Секретарша, не поднимая глаз, сказала:

— Его высокопревосходительство господин директор ждет вас.

— А, Хейни, вы уже здесь, — Маккаллиген поднялся из-за стола и вышел навстречу. На нем те же ботинки, что и позавчера, когда Хейни был здесь в последний раз. Левый плохо зашнурован.

— Пожалуйста, садитесь, — услышал он и скорее догадался, чем увидел, что ему показали на стоящее перед столом кресло. Хейни посмотрел на пейзаж за окном. Сумасшедшие оргия молний, раз за разом извлекавших из мрака силуэты нагих изломанных горных вершин.

— Красиво, правда?

— Великолепно.

— Я сам это сочинял. — Маккаллиген явно горбился этим. — Только вчера поставил пленку. Жаль только, что так мало… — он запнулся, как будто пожалев о том, что сказал лишнее. Хейни почувствовал огромное желание посмотреть ему в лицо. Когда Маккаллиген вновь заговорил, его голос звучал нормально, официально.

— Вы уже, наверное, знаете, для чего я вас вызвал?

Хейни, сидя в кресле, внимательно изучал поверхность стола.

— Да, знаю.

— Разумеется, знаете. И поскольку и вы и я знаем, прошу вас не играть в эти штучки с глазами и смотреть куда хочется.

Хейни был ошарашен. Их разделяла разница в категориях и служебном положении. Разрешив смотреть себе в лицо, Маккаллиген нарушил одно из наиболее твердо соблюдаемых предписаний Новых Законов. Хейни все же отважился сказать: “Благодарю вас”, — и посмотрел на директора. Маккаллиген широко улыбался.

— Сегодня исключительный день, — сказал он. — Для вас и для меня. Особенно для меня.

Оказавшись через некоторое время снова в своем кабинете, Хейни задумался над тем, какое значение мог иметь сегодняшний день Для Маккаллигена. Поскольку, однако, директор ничего не пояснил, Хейни оставил это бесплодное занятие, сосредоточившись на изучении списка новых привилегий, которые полагались ему в связи с повышением до категории А-3. Чтение списка неожиданно подействовало на него угнетающе.

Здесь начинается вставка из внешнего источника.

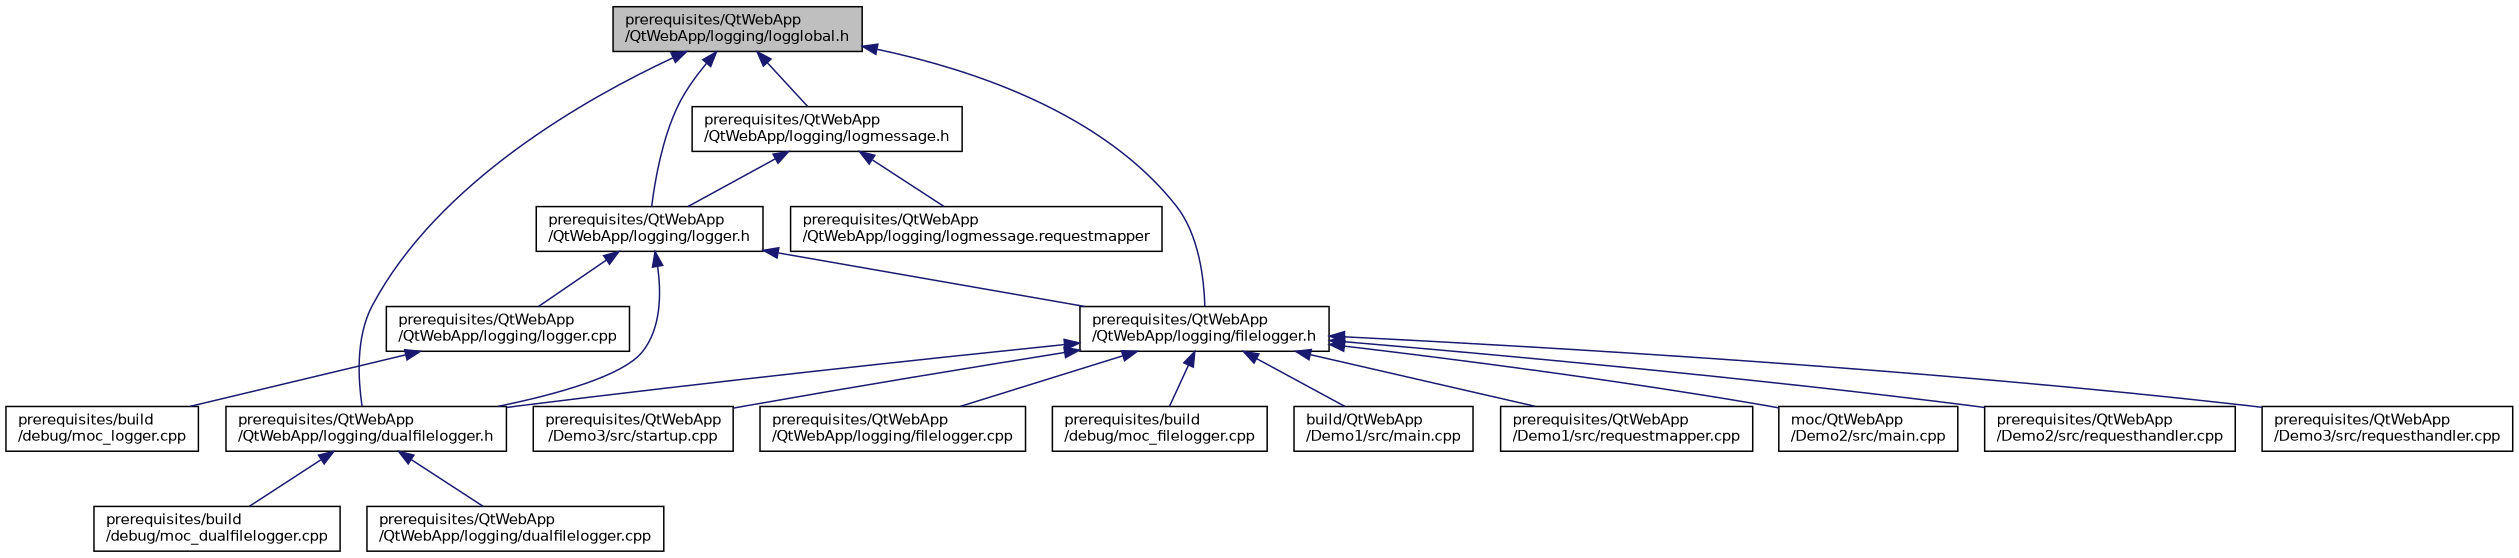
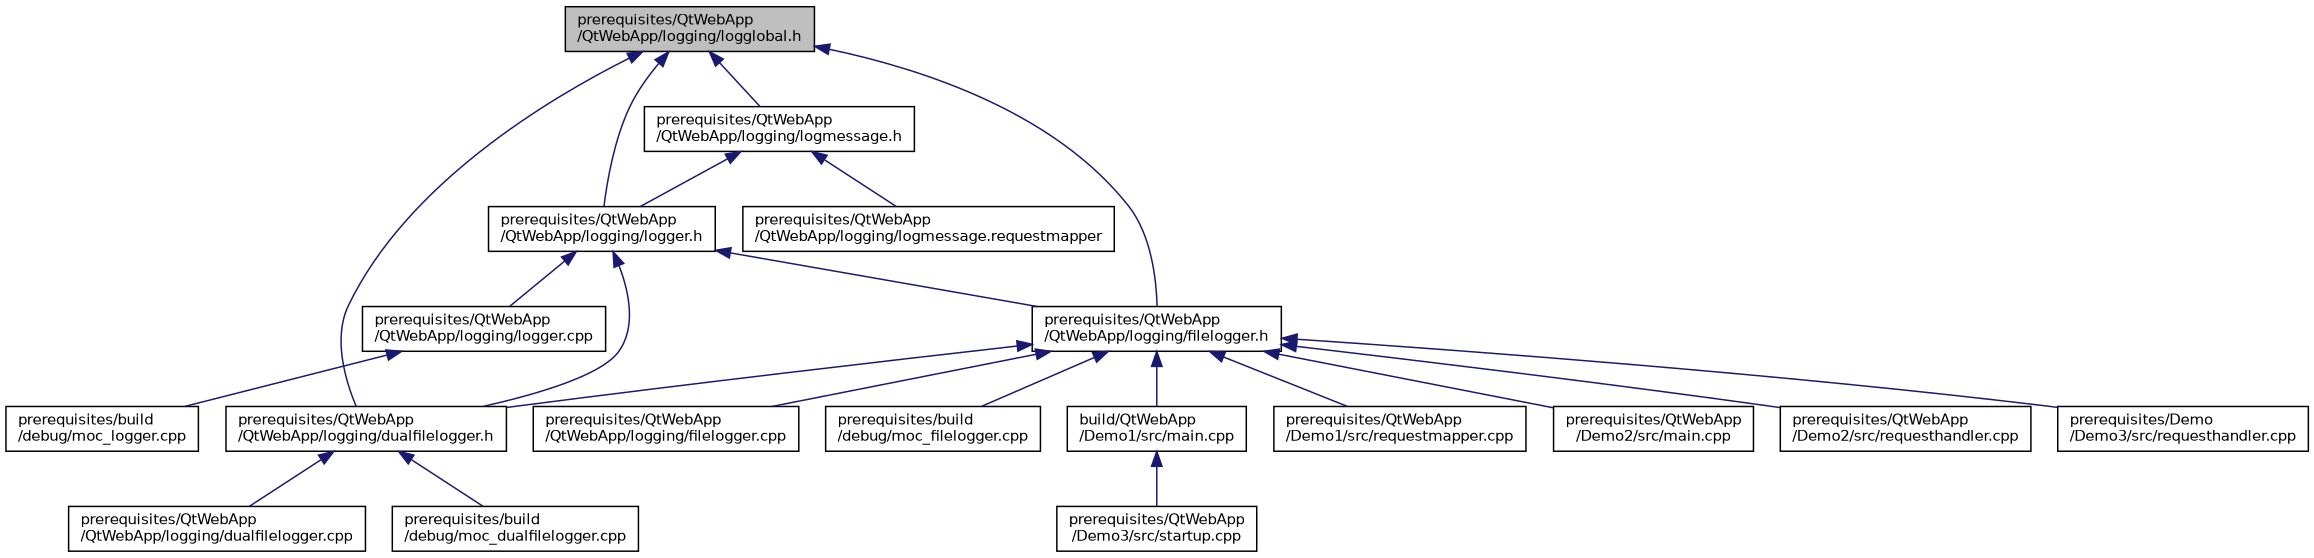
  digraph {
    node [color=black fillcolor=white fontname=Helvetica fontsize=10 shape=record style=filled]
    edge [color=midnightblue dir=back fontname=Helvetica fontsize=10 labelfontname=Helvetica labelfontsize=10 style=solid]
    n1 [fillcolor=grey75 fontcolor=black height=0.2 label="prerequisites/QtWebApp\l/QtWebApp/logging/logglobal.h" width=0.4]
    n2 [height=0.2 label="prerequisites/QtWebApp\l/QtWebApp/logging/dualfilelogger.h" width=0.4]
    n3 [height=0.2 label="prerequisites/QtWebApp\l/QtWebApp/logging/logger.h" width=0.4]
    n4 [height=0.2 label="prerequisites/QtWebApp\l/QtWebApp/logging/filelogger.h" width=0.4]
    n5 [height=0.2 label="prerequisites/QtWebApp\l/QtWebApp/logging/logmessage.h" width=0.4]
    n6 [height=0.2 label="prerequisites/build\l/debug/moc_dualfilelogger.cpp" width=0.4]
    n7 [height=0.2 label="prerequisites/QtWebApp\l/QtWebApp/logging/dualfilelogger.cpp" width=0.4]
    n8 [height=0.2 label="prerequisites/QtWebApp\l/QtWebApp/logging/logger.cpp" width=0.4]
    n9 [height=0.2 label="prerequisites/build\l/debug/moc_filelogger.cpp" width=0.4]
    n10 [height=0.2 label="build/QtWebApp\l/Demo1/src/main.cpp" width=0.4]
    n11 [height=0.2 label="prerequisites/QtWebApp\l/Demo1/src/requestmapper.cpp" width=0.4]
-   n12 [height=0.2 label="moc/QtWebApp\l/Demo2/src/main.cpp" width=0.4]
+   n12 [height=0.2 label="prerequisites/QtWebApp\l/Demo2/src/main.cpp" width=0.4]
    n13 [height=0.2 label="prerequisites/QtWebApp\l/Demo2/src/requesthandler.cpp" width=0.4]
-   n14 [height=0.2 label="prerequisites/QtWebApp\l/Demo3/src/requesthandler.cpp" width=0.4]
+   n14 [height=0.2 label="prerequisites/Demo\l/Demo3/src/requesthandler.cpp" width=0.4]
    n15 [height=0.2 label="prerequisites/QtWebApp\l/Demo3/src/startup.cpp" width=0.4]
    n16 [height=0.2 label="prerequisites/QtWebApp\l/QtWebApp/logging/filelogger.cpp" width=0.4]
    n17 [height=0.2 label="prerequisites/QtWebApp\l/QtWebApp/logging/logmessage.requestmapper" width=0.4]
    n18 [height=0.2 label="prerequisites/build\l/debug/moc_logger.cpp" width=0.4]
    n1 -> n2
    n1 -> n3
    n1 -> n4
    n1 -> n5
    n2 -> n6
    n2 -> n7
    n3 -> n2
    n3 -> n4
    n3 -> n8
    n4 -> n2
    n4 -> n9
    n4 -> n10
    n4 -> n11
    n4 -> n12
    n4 -> n13
    n4 -> n14
-   n4 -> n15
+   n10 -> n15
    n4 -> n16
    n5 -> n3
    n5 -> n17
    n8 -> n18
  }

Ему казалось, что он сидит в кино и смотрит какой-то чрезвычайно глупый и жестокий фильм. Ощущение отрыва от действительности было настолько сильным, что, прочитав параграф, разрешающий ему в течение года убить двух людей категории С-4 или ниже, он громко повторил вопрос, который уже задавал себе несколько часов назад: “Что я здесь делаю?” Ему казалось, что этот вопрос адресован не ему, Адаму Хейни, а какому-то другому человеку, за жизнью которого он наблюдает на киноэкране. Хейни бросил на стол книжечку с тисненой на обложке надписью “Привилегии категории А-3”, откинулся в кресле и закрыл глаза. Он надеялся, что, когда снова их откроет, будет гореть яркий свет и люди, неторопливо покидая удобные кресла, потянутся к выходу. Однако фильм продолжался, и он играл в нем роль, был актером, точно выполняющим указания режиссера. “К счастью, хорошо оплачиваемым актером”, — подумал Хейни, но счастливым от этого себя не почувствовал.